The Georgetown University Student Association Senate passed a bill to strip advisory boards of their votes in the allocation of the Student Activities Fee by a vote of 19 to four at their Monday night meeting. The bill, which faced strong opposition from the advisory boards, gives GUSA’s Finance and Appropriations Committee sole control over the allocation process.
In the previous system, the seven members of the Finance and Appropriations Committee and one representative from each of the six advisory boards voted on allocating the funds from the fee at the annual spring Budget Summit. Under the new bill, however, members of the Finance and Appropriations Committee will analyze the advisory boards’ positions and then propose a budget, which must then be approved by two-thirds of the general Senate and by the GUSA president.
Several amendments were added to the bill on Monday night, including requirements that the process involve faculty oversight, and that members of the Finance and Appropriations Committee attend comprehensive information sessions about the funding process.
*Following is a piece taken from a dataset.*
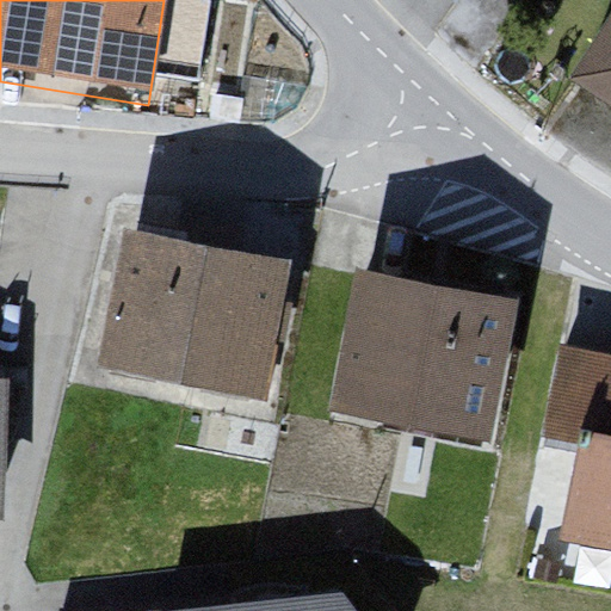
[(610,38),(578,93),(610,113),(610,38)]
One proposed amendment, which would have created a formal appeals process for advisory boards that feel they have not been allocated adequate funds, was tabled until the Senate’s next meeting. Many Senators, including the bill’s co-sponsor Colton Malkerson (COL ’13), argued that such an amendment was unnecessary and would drag out the budgeting process.
“There’s already an inherent appeals process built into the system. [Advisory boards] can talk to the FinApp Committee, they can talk to the Senate, they can talk to the Executive,” Malkerson said. “[With the proposed amendment] you’d see appeals each year [which] could tend to bog down the Senate.”
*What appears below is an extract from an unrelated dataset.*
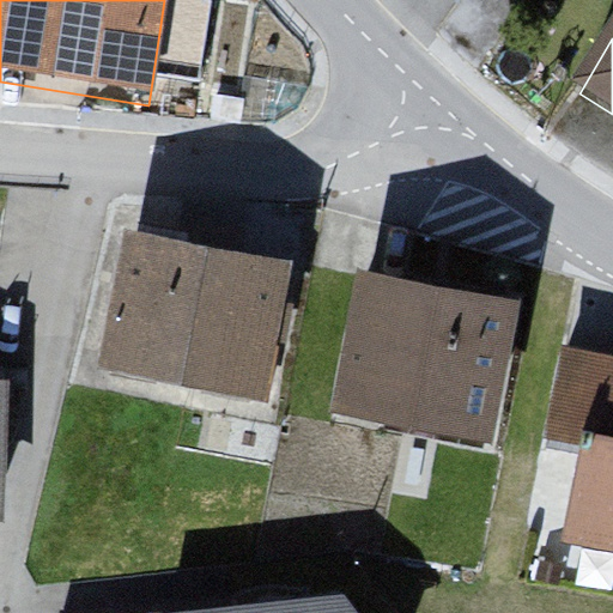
[(297,268),(127,231),(98,362),(268,399),(297,268)]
While the bill’s co-sponsors, Malkerson and Finance and Appropriations Committee Chair Nick Troiano (COL ’11), expressed enthusiasm about the bill’s passage, advisory board leaders are worried what the implications will be for their future budgets.
Donna Harati, the chair of the Center for Social Justice’s Advisory Board, said she is concerned about the timing of the allocation process. Under the new system, the budgeting process will not begin until after GUSA’s presidential elections are decided, leading Harati to worry that her groups will not have enough time to start planning large-scale events for the upcoming year.
“Our biggest concern is how this is going to affect our time line,” Harati said. “It is really going to throw our process into disarray.”
Malkerson said the Finance and Appropriations Committee will be spending the next few weeks working on the logistics of the new budgeting system. After the GUSA presidential election is over, he said, the committee will start looking at the next aspect of its funding reform campaign, changing the structure of the Student Activities Fee Endowment.